**WORK ORDER 1**
Answer these questions from the Runebound conversation, marking each answer like its question:
(a) Which edition of Runebound did Quinns play back in 2011?
(b) What is combat now decided by in the new edition?
(c) Who controls the monster when a player fights one?

Quinns: Paul, do you remember our Runebound review?
Paul: No? Who are you? Get out of my house.
Quinns: That’s because it doesn’t exist! I played the 2nd edition of fantasy quest game Runebound back in 2011 and didn’t think it was vitally important to tell our readers about it.
Paul: That’s probably because it wasn’t vitally important. It wasn’t the most compelling fantasy quest game I’ve ever played, either. It was a bit stodgy, a bit brown, a bit turgid, a bit-
Quinns: BUT PAUL! Fantasy Flight are about to release a new, beautiful, 3rd edition of Runebound and we PLAYED IT HERE AT THEIR WORLDS EVENT!
Paul: YES I KNOW THIS WHY ARE YOU YELLING AT ME here we are all asweat with excitement right now, reporting LIVE FROM THE SCENE and completely surrounded by X-wings and Netrunner decks and people live-streaming who have been repeatedly told DON’T SWEAR ON THE STREAMS.
Quinns: And Paul, they’ve made some crazy changes! Combat is now decided by discs-
Paul: I KNOW.
Quinns: I get what you’re saying. You want to know about the basics of Runebound. So, this is a game where all the players are racing around Descent’s fantasy world of Terrinoth like medieval Supermarket Sweep contestants, filling their pantaloons with magical horns and tinkling potions, trying to defeat a great evil before anyone else. It’s a lot like Talisman, if you’ve played that, except instead of doing sword-swinging laps of the board like a cross between a NASCAR driver and a murderer, you can go anywhere.
Paul: I am entirely aware of this basics as we quested our way through them together. We rolled those special movement dice to scuttle up and down the map, trying to match the terrains we rolled to the hexes we hauled ourselves across. We landed on little quest tokens that had us fighting orcs or scratching for treasure or, at one point, my character going to lunch with his aunt NO I AM NOT KIDDING.
Also the loot. I remember the loot. I remember sticking my milkshake straw into the purses of dead elves and using this proboscis to suck out the gold I needed to buy spiked armour and winged boots, because this was just TWO HOURS AGO.
Quinns: Oh yes! You were there. Maybe I forgot you were playing Runebound with me because there’s not a great deal of player interaction, and that seems to be where a lot of the effort went with this edition.
Story cards affect the entire table. One quest we got let a hero “learn” from another hero playing the game, so long as they could catch up with them, resulting in a hilarious circumstance where everyone started edging away from them. And most importantly, whenever you fight a monster using the new disc-based combat, the players to your left controls that monster, trying to do the most harm.
And I’m happy to say that these new discs are fun! As if you were doing battle using a handful of loose change, you gather up all of your character’s discs, and those of their equipment, and cast them across the table. Different faces might mean you can go first, or hit the monster, or (wait for it!) re-toss some of their coins, as if you were frantically re-arranging a salad until all the damage-olives were on the bottom.

**WORK ORDER 2**
Report every line of the records that contains the string "sans".

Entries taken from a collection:
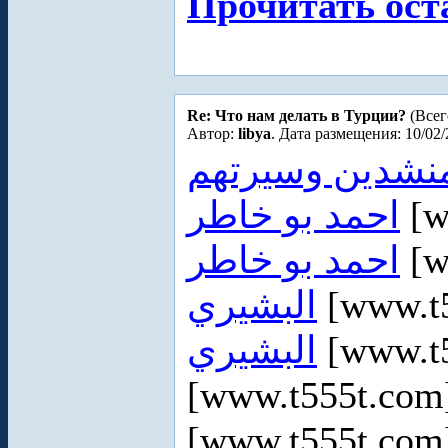
Прочитать ост
Re: Что нам делать в Турции?
(Всег
Автор:
libya
. Дата размещения: 10/02/
منشدين وسيرتهم
احمد بو خاطر
[w
احمد بو خاطر
[w
البشيري
[www.t
البشيري
[www.t
[www.t555t.co
[www.t555t.co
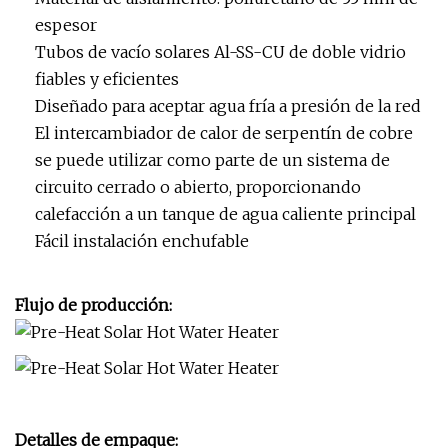
espesor
Tubos de vacío solares Al-SS-CU de doble vidrio
fiables y eficientes
Diseñado para aceptar agua fría a presión de la red
El intercambiador de calor de serpentín de cobre
se puede utilizar como parte de un sistema de
circuito cerrado o abierto, proporcionando
calefacción a un tanque de agua caliente principal
Fácil instalación enchufable
Flujo de producción:
Detalles de empaque:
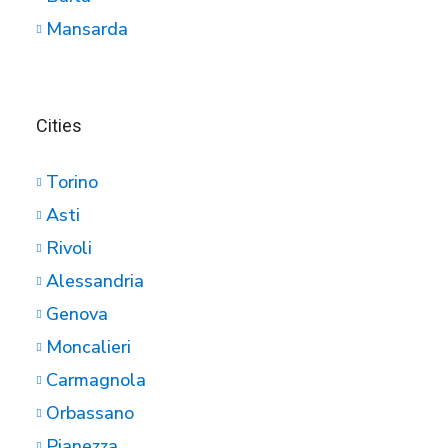
Mansarda
Cities
Torino
Asti
Rivoli
Alessandria
Genova
Moncalieri
Carmagnola
Orbassano
Pianezza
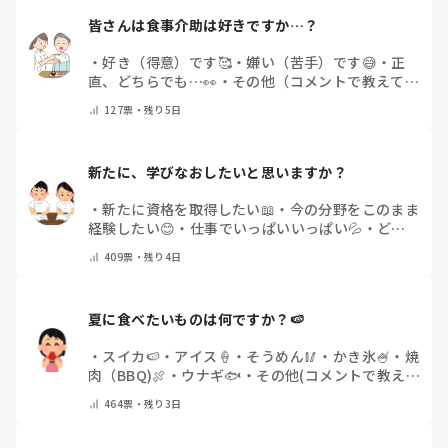
皆さんは食事介助は好きですか…？
・
好き（得意）です🥰
・
嫌い（苦手）です😅
・
正
直、どちらでも…👀
・
その他（コメントで教えてく
ださい）
127
票・
残り5日
新たに、学びなおしたいと思いますか？
・
新たに資格を取得したい📖
・
今の分野をこのまま
経験したい😊
・
仕事でいっぱいいっぱい💦
・
どん
な自分になりたいか探し中🧐
・
その他（コメントで
409
票・
残り4日
教えてください）
夏に食べたいものは何ですか？🍉
・
スイカ🍉
・
アイス🍦
・
そうめん🥢
・
かき氷🍧
・
焼
肉（BBQ)🍖
・
ウナギ🐟
・
その他(コメントで教え
てください)
464
票・
残り3日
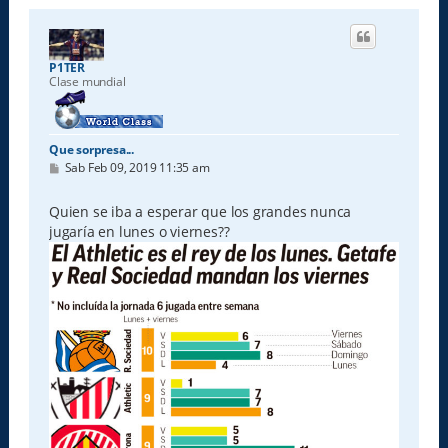
P1TER
Clase mundial
Que sorpresa...
M
Sab Feb 09, 2019 11:35 am
e
n
s
Quien se iba a esperar que los grandes nunca
a
jugaría en lunes o viernes??
j
e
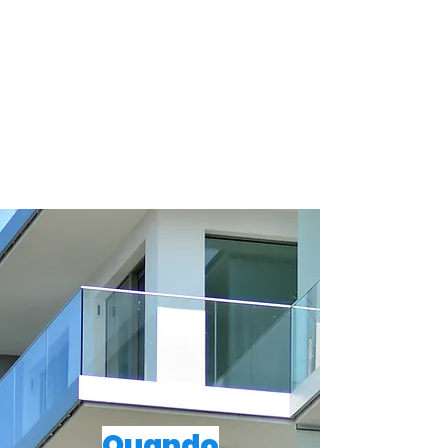
certificazione-energetica-
facile.com
Serve assistenza?
800.200.260
N. verde
Quando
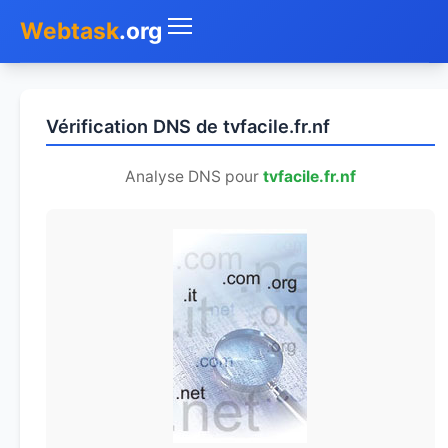
Webtask
.org
Accueil
Vérification DNS de tvfacile.fr.nf
Whois
Analyse DNS pour
tvfacile.fr.nf
Mon IP
DNS
Test de débit
Géolocaliser
Recherche IP
SMS Gratuit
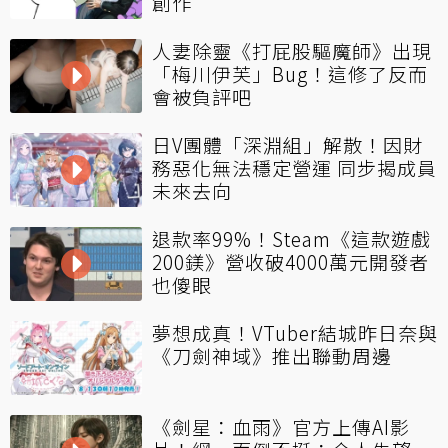
創作
人妻除靈《打屁股驅魔師》出現
「梅川伊芙」Bug！這修了反而
會被負評吧
日V團體「深淵組」解散！因財
務惡化無法穩定營運 同步揭成員
未來去向
退款率99%！Steam《這款遊戲
200鎂》營收破4000萬元開發者
也傻眼
夢想成真！VTuber結城昨日奈與
《刀劍神域》推出聯動周邊
《劍星：血雨》官方上傳AI影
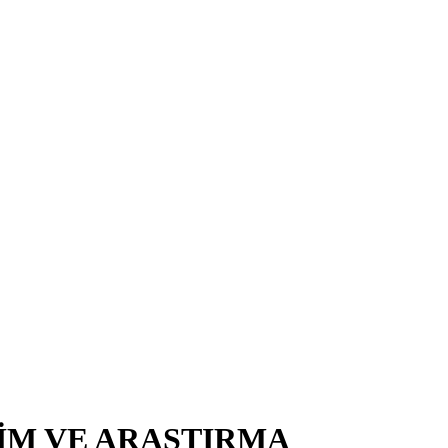
TİM VE ARAŞTIRMA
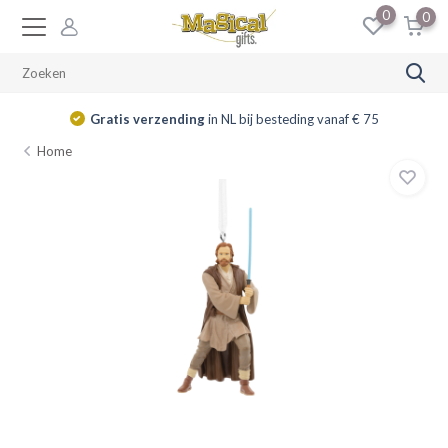
0
0
14 dagen
retourrecht
Home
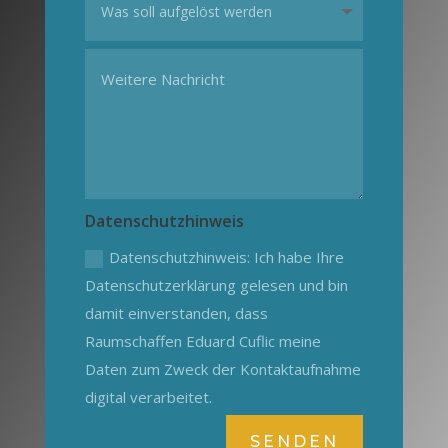
Datenschutzhinweis
Datenschutzhinweis: Ich habe Ihre
Datenschutzerklärung gelesen und bin
damit einverstanden, dass
Raumschaffen Eduard Cuflic meine
Daten zum Zweck der Kontaktaufnahme
digital verarbeitet.
SENDEN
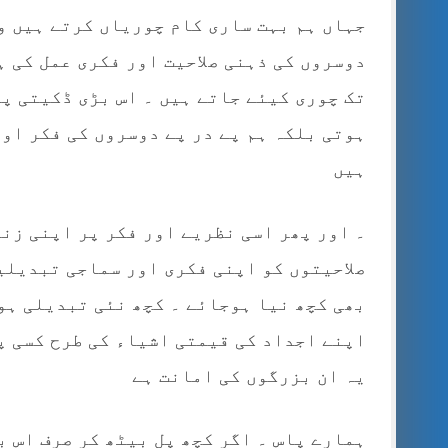
جہاں ہم بہت ساری کام چوریاں کرتے ہیں و
دوسروں کی ذہنی صلاحیت اور فکری عمل کی 
تک چوری کیئے جاتے ہیں ۔ اس بڑی ڈکیتی پ
ہوتی بلکہ ہم پے در پے دوسروں کی فکر اور
ہیں
۔ اور پھر اسی نظریے اور فکر پر اپنی زن
صلاحیتوں کو اپنی فکری اور سماجی تبدیلی
بھی کچھ نیا ہوجائے ۔ کچھ نئی تبدیلی ہو 
اپنے اجداد کی قیمتی اشیاء کی طرح کسی پ
یہ ان بزرگوں کی امانت ہے
ہمارے پاس ۔ اگر کچھ پل بیٹھ کر صرف اس ب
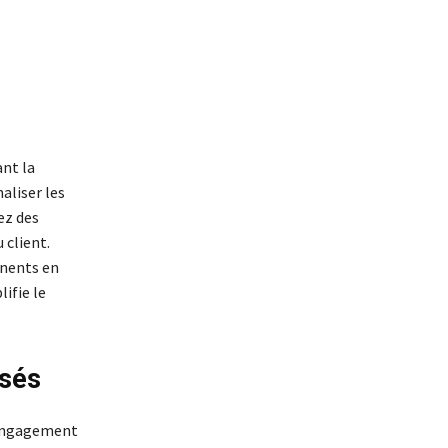
ant la
aliser les
ez des
 client.
inents en
ifie le
isés
 engagement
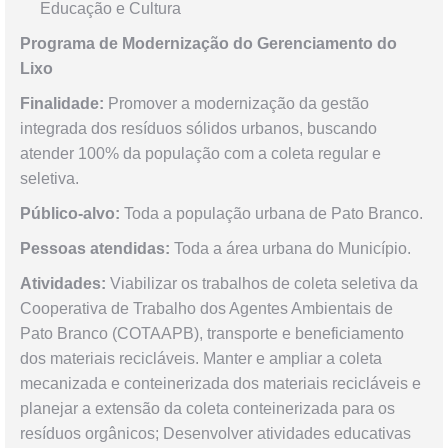
Educação e Cultura
Programa de Modernização do Gerenciamento do
Lixo
Finalidade:
Promover a modernização da gestão
integrada dos resíduos sólidos urbanos, buscando
atender 100% da população com a coleta regular e
seletiva.
Público-alvo:
Toda a população urbana de Pato Branco.
Pessoas atendidas:
Toda a área urbana do Município.
Atividades:
Viabilizar os trabalhos de coleta seletiva da
Cooperativa de Trabalho dos Agentes Ambientais de
Pato Branco (COTAAPB), transporte e beneficiamento
dos materiais recicláveis. Manter e ampliar a coleta
mecanizada e conteinerizada dos materiais recicláveis e
planejar a extensão da coleta conteinerizada para os
resíduos orgânicos; Desenvolver atividades educativas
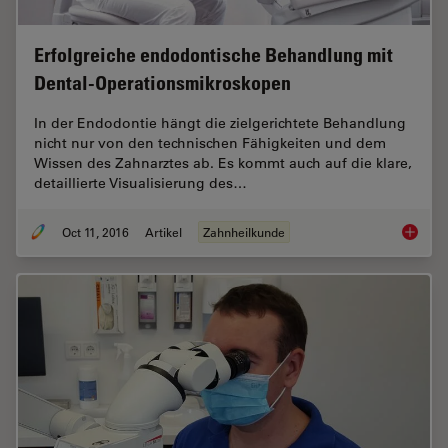
Erfolgreiche endodontische Behandlung mit
Dental-Operationsmikroskopen
In der Endodontie hängt die zielgerichtete Behandlung
nicht nur von den technischen Fähigkeiten und dem
Wissen des Zahnarztes ab. Es kommt auch auf die klare,
detaillierte Visualisierung des…
Oct 11, 2016
Artikel
Zahnheilkunde
Erfolgr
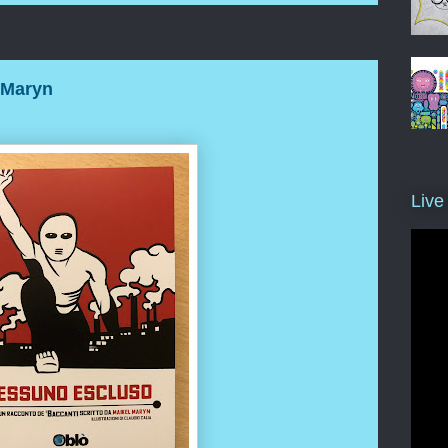
 Maryn
Live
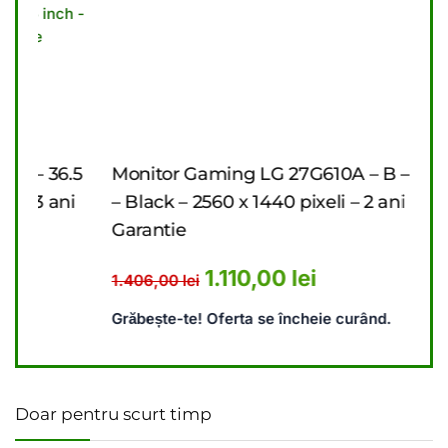
.5
Monitor Gaming LG 27G610A – B – 27 inch
Mon
i
– Black – 2560 x 1440 pixeli – 2 ani
inch
Garantie
Gar
476,00 lei.
ent este: 4.440,00 lei.
Prețul inițial a fost: 1.406,00 l
Prețul curent este: 1
1.110,00
lei
1.406,00
lei
9.6
Grăbește-te! Oferta se încheie curând.
Grăb
Doar pentru scurt timp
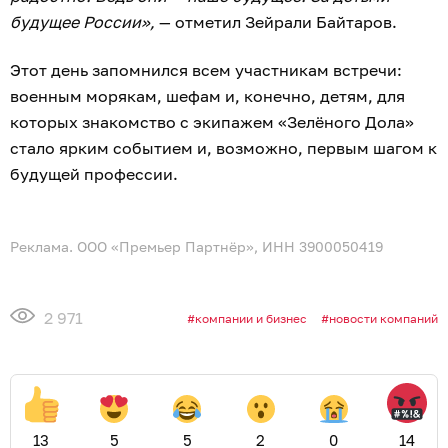
будущее России»,
— отметил Зейрали Байтаров.
Этот день запомнился всем участникам встречи:
военным морякам, шефам и, конечно, детям, для
которых знакомство с экипажем «Зелёного Дола»
стало ярким событием и, возможно, первым шагом к
будущей профессии.
Реклама. ООО «Премьер Партнёр», ИНН 3900050419
2 971
компании и бизнес
новости компаний
13
5
5
2
0
14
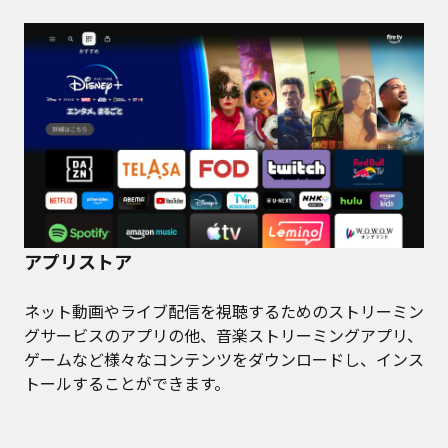
アプリストア
ネット動画やライブ配信を視聴するためのストリーミン
グサービスのアプリの他、音楽ストリーミングアプリ、
ゲームなど様々なコンテンツをダウンロードし、インス
トールすることができます。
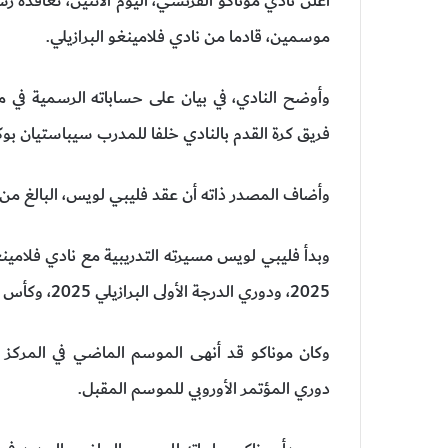
أعلن نادي موناكو الفرنسي، اليوم الاثنين، تعاقده ر
موسمين، قادما من نادي فلامينغو البرازيلي.
وأوضح النادي، في بيان على حساباته الرسمية في
فريق كرة القدم بالنادي خلفا للمدرب سيباستيان بوك
وأضاف المصدر ذاته أن عقد فليبي لويس، البالغ من العمر 40 عاما، يمتد حتى صيف ا
وبدأ فليبي لويس مسيرته التدريبية مع نادي فلامينغ
2025، ودوري الدرجة الأولى البرازيلي 2025، وكأس ليبرتادوريس 2025.
وكان موناكو قد أنهى الموسم الماضي في المركز ا
دوري المؤتمر الأوروبي للموسم المقبل.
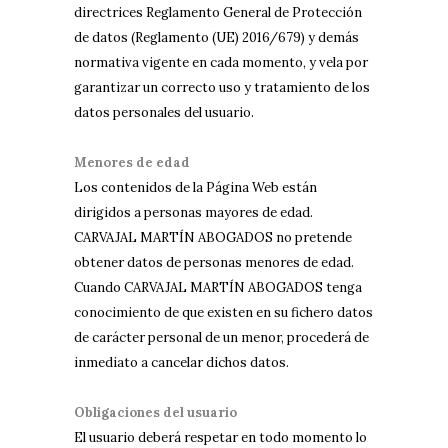
directrices Reglamento General de Protección
de datos (Reglamento (UE) 2016/679) y demás
normativa vigente en cada momento, y vela por
garantizar un correcto uso y tratamiento de los
datos personales del usuario.
Menores de edad
Los contenidos de la Página Web están
dirigidos a personas mayores de edad.
CARVAJAL MARTÍN ABOGADOS no pretende
obtener datos de personas menores de edad.
Cuando CARVAJAL MARTÍN ABOGADOS tenga
conocimiento de que existen en su fichero datos
de carácter personal de un menor, procederá de
inmediato a cancelar dichos datos.
Obligaciones del usuario
El usuario deberá respetar en todo momento lo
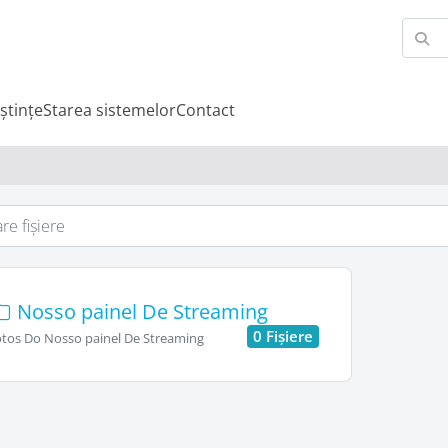
ștințe
Starea sistemelor
Contact
Nosso painel De Streaming
0 Fișiere
tos Do Nosso painel De Streaming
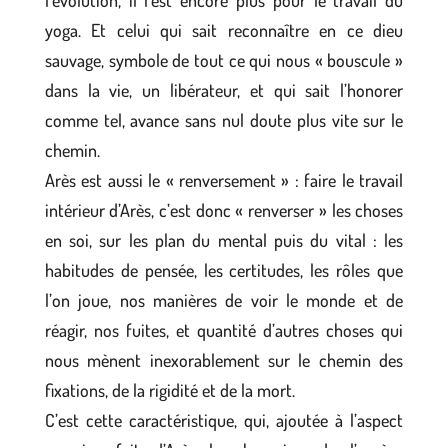
yoga. Et celui qui sait reconnaître en ce dieu
sauvage, symbole de tout ce qui nous « bouscule »
dans la vie, un libérateur, et qui sait l’honorer
comme tel, avance sans nul doute plus vite sur le
chemin.
Arès est aussi le « renversement » : faire le travail
intérieur d’Arès, c’est donc « renverser » les choses
en soi, sur les plan du mental puis du vital : les
habitudes de pensée, les certitudes, les rôles que
l’on joue, nos manières de voir le monde et de
réagir, nos fuites, et quantité d’autres choses qui
nous mènent inexorablement sur le chemin des
fixations, de la rigidité et de la mort.
C’est cette caractéristique, qui, ajoutée à l’aspect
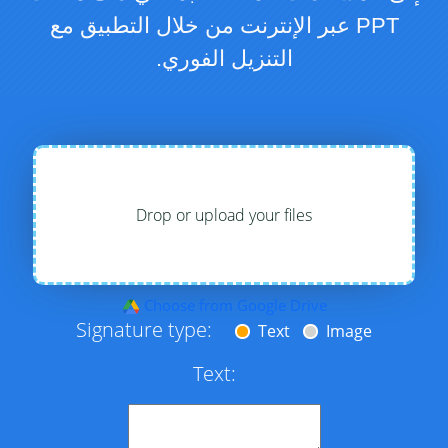
PPT عبر الإنترنت من خلال التطبيق مع
التنزيل الفوري.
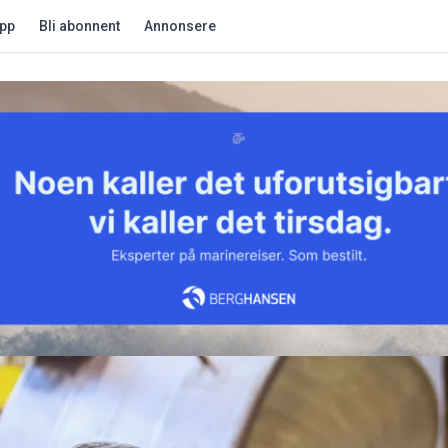
app
Bli abonnent
Annonsere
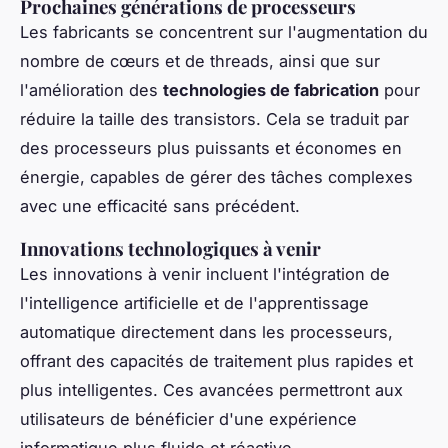
Prochaines générations de processeurs
Les fabricants se concentrent sur l'augmentation du
nombre de cœurs et de threads, ainsi que sur
l'amélioration des
technologies de fabrication
pour
réduire la taille des transistors. Cela se traduit par
des processeurs plus puissants et économes en
énergie, capables de gérer des tâches complexes
avec une efficacité sans précédent.
Innovations technologiques à venir
Les innovations à venir incluent l'intégration de
l'intelligence artificielle et de l'apprentissage
automatique directement dans les processeurs,
offrant des capacités de traitement plus rapides et
plus intelligentes. Ces avancées permettront aux
utilisateurs de bénéficier d'une expérience
informatique plus fluide et réactive.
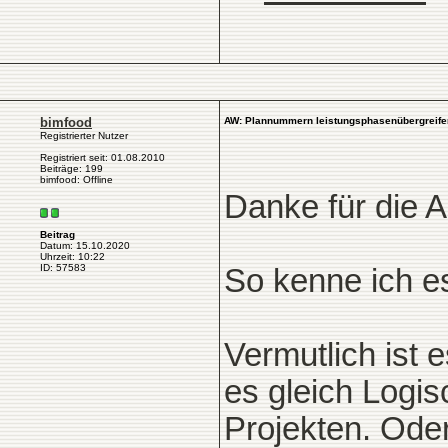
bimfood
AW: Plannummern leistungsphasenübergreif
Registrierter Nutzer
Registriert seit: 01.08.2010
Beiträge: 199
bimfood: Offline
Danke für die A
Beitrag
Datum: 15.10.2020
Uhrzeit: 10:22
ID: 57583
So kenne ich e
Vermutlich ist 
es gleich Logis
Projekten. Oder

**YOUR SOLUTION 1**
(a) The 2nd edition
(b) Discs
(c) The player to that player's left

**YOUR SOLUTION 2**
comme tel, avance sans nul doute plus vite sur le
avec une efficacité sans précédent.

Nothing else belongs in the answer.